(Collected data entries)
* * * * * * * * *

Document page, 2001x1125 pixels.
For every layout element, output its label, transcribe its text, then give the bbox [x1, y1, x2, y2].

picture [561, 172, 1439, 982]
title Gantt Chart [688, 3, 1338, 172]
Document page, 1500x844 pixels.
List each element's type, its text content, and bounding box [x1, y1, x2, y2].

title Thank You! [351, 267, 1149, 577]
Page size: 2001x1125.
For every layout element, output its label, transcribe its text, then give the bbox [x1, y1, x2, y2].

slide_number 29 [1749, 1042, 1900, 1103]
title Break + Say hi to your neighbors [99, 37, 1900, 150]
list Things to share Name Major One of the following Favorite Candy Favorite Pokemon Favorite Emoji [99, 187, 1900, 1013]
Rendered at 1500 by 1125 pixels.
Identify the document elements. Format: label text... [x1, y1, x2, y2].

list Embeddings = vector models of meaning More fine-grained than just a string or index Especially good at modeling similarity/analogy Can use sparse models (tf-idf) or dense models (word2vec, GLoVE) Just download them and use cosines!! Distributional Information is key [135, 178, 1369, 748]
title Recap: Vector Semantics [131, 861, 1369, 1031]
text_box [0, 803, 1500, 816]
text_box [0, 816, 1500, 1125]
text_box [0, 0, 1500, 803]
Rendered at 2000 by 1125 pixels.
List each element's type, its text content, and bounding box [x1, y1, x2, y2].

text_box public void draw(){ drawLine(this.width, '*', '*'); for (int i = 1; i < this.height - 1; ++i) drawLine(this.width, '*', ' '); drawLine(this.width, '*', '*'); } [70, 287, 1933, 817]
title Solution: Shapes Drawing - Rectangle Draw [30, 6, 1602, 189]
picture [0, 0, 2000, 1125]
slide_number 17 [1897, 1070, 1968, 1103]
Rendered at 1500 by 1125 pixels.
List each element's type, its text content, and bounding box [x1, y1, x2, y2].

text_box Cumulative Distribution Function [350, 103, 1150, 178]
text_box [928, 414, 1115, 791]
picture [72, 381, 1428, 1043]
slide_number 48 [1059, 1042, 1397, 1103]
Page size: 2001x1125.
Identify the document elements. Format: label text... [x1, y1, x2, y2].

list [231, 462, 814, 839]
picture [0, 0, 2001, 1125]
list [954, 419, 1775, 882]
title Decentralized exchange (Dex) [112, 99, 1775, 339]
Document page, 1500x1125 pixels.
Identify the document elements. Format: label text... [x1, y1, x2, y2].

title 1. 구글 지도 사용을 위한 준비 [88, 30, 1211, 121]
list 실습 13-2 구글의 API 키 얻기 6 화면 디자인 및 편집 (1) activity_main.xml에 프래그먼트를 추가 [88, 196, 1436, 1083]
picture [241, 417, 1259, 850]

* * * * * * * * *

* _What you should do_
The output should match the records above exactly, line for line.

* _The answer_
Document page, 2001x1125 pixels.
For every layout element, output its label, transcribe its text, then give the bbox [x1, y1, x2, y2].

picture [561, 172, 1439, 982]
title Gantt Chart [688, 3, 1338, 172]
Document page, 1500x844 pixels.
List each element's type, its text content, and bounding box [x1, y1, x2, y2].

title Thank You! [351, 267, 1149, 577]
Page size: 2001x1125.
For every layout element, output its label, transcribe its text, then give the bbox [x1, y1, x2, y2].

slide_number 29 [1749, 1042, 1900, 1103]
title Break + Say hi to your neighbors [99, 37, 1900, 150]
list Things to share Name Major One of the following Favorite Candy Favorite Pokemon Favorite Emoji [99, 187, 1900, 1013]
Rendered at 1500 by 1125 pixels.
Identify the document elements. Format: label text... [x1, y1, x2, y2].

list Embeddings = vector models of meaning More fine-grained than just a string or index Especially good at modeling similarity/analogy Can use sparse models (tf-idf) or dense models (word2vec, GLoVE) Just download them and use cosines!! Distributional Information is key [135, 178, 1369, 748]
title Recap: Vector Semantics [131, 861, 1369, 1031]
text_box [0, 803, 1500, 816]
text_box [0, 816, 1500, 1125]
text_box [0, 0, 1500, 803]
Rendered at 2000 by 1125 pixels.
List each element's type, its text content, and bounding box [x1, y1, x2, y2].

text_box public void draw(){ drawLine(this.width, '*', '*'); for (int i = 1; i < this.height - 1; ++i) drawLine(this.width, '*', ' '); drawLine(this.width, '*', '*'); } [70, 287, 1933, 817]
title Solution: Shapes Drawing - Rectangle Draw [30, 6, 1602, 189]
picture [0, 0, 2000, 1125]
slide_number 17 [1897, 1070, 1968, 1103]
Rendered at 1500 by 1125 pixels.
List each element's type, its text content, and bounding box [x1, y1, x2, y2].

text_box Cumulative Distribution Function [350, 103, 1150, 178]
text_box [928, 414, 1115, 791]
picture [72, 381, 1428, 1043]
slide_number 48 [1059, 1042, 1397, 1103]
Page size: 2001x1125.
Identify the document elements. Format: label text... [x1, y1, x2, y2].

list [231, 462, 814, 839]
picture [0, 0, 2001, 1125]
list [954, 419, 1775, 882]
title Decentralized exchange (Dex) [112, 99, 1775, 339]
Document page, 1500x1125 pixels.
Identify the document elements. Format: label text... [x1, y1, x2, y2].

title 1. 구글 지도 사용을 위한 준비 [88, 30, 1211, 121]
list 실습 13-2 구글의 API 키 얻기 6 화면 디자인 및 편집 (1) activity_main.xml에 프래그먼트를 추가 [88, 196, 1436, 1083]
picture [241, 417, 1259, 850]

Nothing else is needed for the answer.